# [DOCUMENT]
------------------------------------------------------------

Still, when she moved her base back to New York after her 2008 divorce, she is said to have missed the UK. As the saying goes, there is “none so pious as the new convert”, and over the years, Madonna managed to stay in touch with all aspects of British culture that Britons themselves find uncomfortable. Few British celebrities, for example, would openly talk about their mansions in Marylebone or their thoughts on expensive boarding schools for fear of sounding elitist, but as a foreigner, Madonna seems to harbour no such worries.

As for the currently unsubstantiated reports that she is looking at Cheltenham Ladies’ College for her daughters (where the principal is Malawian-born, just like the twins) – it is not the first time Madonna has admired the £68,000-a-year school, which she is said to have put her older daughter’s name down for decades ago. In the end, Lourdes, 29, was largely educated in the US, but her son, Rocco, 25, attended a private arts school in Hampstead and continues to live in London today (and speaks with an English accent).

Madonna is also not alone among the American expat contingent in appreciating the boarding schools that most Britons can either no longer afford or no longer want to send their children to because they fear the culture has changed.

“Sending children off to board before age 14 or 15 is extremely rare [for Americans]. But it turned out to be a superlative experience for our sporty, social son,” says Ashley Baker, a journalist and former New Yorker who swapped Manhattan for Kensington a few years ago and chose to send her child to a famous British prep school. “He is now in his last few weeks there, and we can’t imagine a finer education for him – a holistic mix of academics, sport, the arts and pastoral care.”

Will Orr-Ewing, the founder of Keystone Tutors, who works with international families to place children in British private schools, adds that American celebrities are often drawn to the UK for education.

------------------------------------------------------------

# [ITEMS]

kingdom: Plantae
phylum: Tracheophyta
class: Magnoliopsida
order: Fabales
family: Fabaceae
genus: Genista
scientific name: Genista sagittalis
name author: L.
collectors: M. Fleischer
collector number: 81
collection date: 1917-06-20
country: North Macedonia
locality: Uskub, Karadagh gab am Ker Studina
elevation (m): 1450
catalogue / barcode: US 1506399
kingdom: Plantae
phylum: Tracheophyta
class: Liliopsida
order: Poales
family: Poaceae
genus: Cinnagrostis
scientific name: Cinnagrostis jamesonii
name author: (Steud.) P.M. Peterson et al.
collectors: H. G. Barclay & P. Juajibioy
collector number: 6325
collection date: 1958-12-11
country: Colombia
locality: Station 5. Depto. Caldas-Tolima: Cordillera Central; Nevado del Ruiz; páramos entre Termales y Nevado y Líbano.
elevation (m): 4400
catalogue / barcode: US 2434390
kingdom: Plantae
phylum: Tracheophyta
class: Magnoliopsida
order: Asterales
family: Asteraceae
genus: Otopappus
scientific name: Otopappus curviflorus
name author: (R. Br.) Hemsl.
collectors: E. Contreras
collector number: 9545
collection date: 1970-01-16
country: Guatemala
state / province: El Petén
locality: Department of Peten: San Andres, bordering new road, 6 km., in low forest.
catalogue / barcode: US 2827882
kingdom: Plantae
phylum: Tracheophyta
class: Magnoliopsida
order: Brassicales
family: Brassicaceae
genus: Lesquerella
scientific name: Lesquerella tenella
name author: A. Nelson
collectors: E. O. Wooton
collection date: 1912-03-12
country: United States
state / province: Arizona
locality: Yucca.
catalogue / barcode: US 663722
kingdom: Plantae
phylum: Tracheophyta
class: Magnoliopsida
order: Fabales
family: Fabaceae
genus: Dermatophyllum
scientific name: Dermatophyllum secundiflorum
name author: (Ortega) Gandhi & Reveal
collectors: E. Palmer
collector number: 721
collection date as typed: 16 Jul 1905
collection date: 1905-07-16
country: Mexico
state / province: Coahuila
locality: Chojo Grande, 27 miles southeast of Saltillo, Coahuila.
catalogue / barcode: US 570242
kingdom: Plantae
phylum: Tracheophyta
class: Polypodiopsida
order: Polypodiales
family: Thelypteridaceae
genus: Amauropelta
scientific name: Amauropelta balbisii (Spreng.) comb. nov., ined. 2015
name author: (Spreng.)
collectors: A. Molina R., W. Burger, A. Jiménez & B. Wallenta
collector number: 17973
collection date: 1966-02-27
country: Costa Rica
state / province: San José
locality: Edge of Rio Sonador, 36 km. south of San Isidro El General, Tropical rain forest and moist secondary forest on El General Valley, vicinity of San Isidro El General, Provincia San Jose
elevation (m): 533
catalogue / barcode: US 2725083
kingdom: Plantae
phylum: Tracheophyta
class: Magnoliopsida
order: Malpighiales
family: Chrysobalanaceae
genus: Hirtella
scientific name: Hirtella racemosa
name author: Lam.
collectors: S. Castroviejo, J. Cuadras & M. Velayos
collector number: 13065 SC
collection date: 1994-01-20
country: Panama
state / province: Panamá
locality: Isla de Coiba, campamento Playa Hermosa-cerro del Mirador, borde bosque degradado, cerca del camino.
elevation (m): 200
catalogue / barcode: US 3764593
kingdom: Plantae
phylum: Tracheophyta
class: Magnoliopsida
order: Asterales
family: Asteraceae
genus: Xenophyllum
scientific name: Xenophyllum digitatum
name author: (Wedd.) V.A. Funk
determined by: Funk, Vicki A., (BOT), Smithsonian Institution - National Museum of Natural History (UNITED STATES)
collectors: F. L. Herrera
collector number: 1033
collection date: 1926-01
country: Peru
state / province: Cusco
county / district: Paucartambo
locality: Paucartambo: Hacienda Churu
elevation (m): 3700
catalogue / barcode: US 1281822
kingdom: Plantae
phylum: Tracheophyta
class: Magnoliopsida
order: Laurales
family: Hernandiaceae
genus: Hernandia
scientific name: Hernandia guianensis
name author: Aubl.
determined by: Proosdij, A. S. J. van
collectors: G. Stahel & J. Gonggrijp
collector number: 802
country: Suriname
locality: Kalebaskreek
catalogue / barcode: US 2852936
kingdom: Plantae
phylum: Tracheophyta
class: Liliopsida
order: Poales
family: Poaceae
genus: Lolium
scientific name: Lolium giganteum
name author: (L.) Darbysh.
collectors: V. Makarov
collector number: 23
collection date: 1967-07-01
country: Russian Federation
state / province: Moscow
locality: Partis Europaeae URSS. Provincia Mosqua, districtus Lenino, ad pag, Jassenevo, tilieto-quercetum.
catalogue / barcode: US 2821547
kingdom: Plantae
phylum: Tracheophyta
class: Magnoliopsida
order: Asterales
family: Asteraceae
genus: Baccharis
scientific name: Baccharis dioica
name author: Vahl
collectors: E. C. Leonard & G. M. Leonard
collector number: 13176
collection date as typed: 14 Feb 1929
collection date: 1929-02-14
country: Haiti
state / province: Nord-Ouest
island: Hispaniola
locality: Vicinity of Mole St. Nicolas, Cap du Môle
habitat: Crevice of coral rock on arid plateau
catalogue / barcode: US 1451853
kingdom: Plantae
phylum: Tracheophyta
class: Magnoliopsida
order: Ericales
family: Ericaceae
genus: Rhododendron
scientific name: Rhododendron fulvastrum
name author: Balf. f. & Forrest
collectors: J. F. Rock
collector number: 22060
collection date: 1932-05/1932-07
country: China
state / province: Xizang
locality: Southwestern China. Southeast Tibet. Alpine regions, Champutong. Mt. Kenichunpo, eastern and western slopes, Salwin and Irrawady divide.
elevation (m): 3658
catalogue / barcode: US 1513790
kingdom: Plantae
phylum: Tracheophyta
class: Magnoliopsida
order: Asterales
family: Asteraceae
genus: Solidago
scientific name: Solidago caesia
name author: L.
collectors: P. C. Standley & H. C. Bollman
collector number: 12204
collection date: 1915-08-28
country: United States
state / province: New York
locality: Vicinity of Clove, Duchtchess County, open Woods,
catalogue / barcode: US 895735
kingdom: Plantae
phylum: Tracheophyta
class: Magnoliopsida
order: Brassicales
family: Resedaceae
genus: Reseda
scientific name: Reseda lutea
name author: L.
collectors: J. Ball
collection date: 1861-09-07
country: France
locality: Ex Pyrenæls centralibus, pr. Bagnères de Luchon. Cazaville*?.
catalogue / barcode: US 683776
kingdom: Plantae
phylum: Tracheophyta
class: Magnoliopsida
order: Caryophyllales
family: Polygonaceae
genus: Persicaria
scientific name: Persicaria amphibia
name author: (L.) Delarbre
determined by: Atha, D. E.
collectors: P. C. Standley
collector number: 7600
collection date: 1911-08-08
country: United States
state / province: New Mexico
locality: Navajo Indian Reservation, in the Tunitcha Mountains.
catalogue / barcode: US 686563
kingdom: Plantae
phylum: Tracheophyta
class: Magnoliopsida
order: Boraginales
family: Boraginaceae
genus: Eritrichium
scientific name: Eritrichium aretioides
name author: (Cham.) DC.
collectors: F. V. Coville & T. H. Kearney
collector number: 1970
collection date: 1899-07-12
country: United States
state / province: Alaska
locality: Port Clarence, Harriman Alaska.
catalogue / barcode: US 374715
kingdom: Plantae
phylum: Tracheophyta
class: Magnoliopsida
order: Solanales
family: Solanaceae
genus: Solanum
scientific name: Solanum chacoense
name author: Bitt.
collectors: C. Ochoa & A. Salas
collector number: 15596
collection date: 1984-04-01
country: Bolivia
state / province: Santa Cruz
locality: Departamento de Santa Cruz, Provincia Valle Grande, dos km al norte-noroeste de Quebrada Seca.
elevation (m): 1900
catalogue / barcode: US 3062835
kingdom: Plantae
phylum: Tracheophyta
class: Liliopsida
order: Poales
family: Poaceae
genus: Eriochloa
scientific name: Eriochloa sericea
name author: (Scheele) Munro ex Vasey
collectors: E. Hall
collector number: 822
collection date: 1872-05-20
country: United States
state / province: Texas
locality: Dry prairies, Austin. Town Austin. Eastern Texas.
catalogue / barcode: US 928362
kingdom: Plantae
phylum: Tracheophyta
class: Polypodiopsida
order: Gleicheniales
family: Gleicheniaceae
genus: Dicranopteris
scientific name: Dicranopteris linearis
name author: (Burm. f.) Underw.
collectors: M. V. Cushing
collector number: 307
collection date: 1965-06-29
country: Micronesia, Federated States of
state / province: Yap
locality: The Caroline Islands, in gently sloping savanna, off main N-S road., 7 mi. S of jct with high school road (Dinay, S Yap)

------------------------------------------------------------

# [STATED GOAL]
Can you reproduce, word for word, the stretch from "Will Orr-Ewing, the" through "UK for education." in the passage on Madonna and British schools?

# [RESULT]
Will Orr-Ewing, the founder of Keystone Tutors, who works with international families to place children in British private schools, adds that American celebrities are often drawn to the UK for education.